** Material to process **
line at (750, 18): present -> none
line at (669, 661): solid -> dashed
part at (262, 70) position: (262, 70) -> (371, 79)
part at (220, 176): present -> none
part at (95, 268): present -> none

** Given problem **
Please write out these rows again, swapping every "present" for "shown" and leaving everything else unchanged.

** Task output **
line at (750, 18): shown -> none
line at (669, 661): solid -> dashed
part at (262, 70) position: (262, 70) -> (371, 79)
part at (220, 176): shown -> none
part at (95, 268): shown -> none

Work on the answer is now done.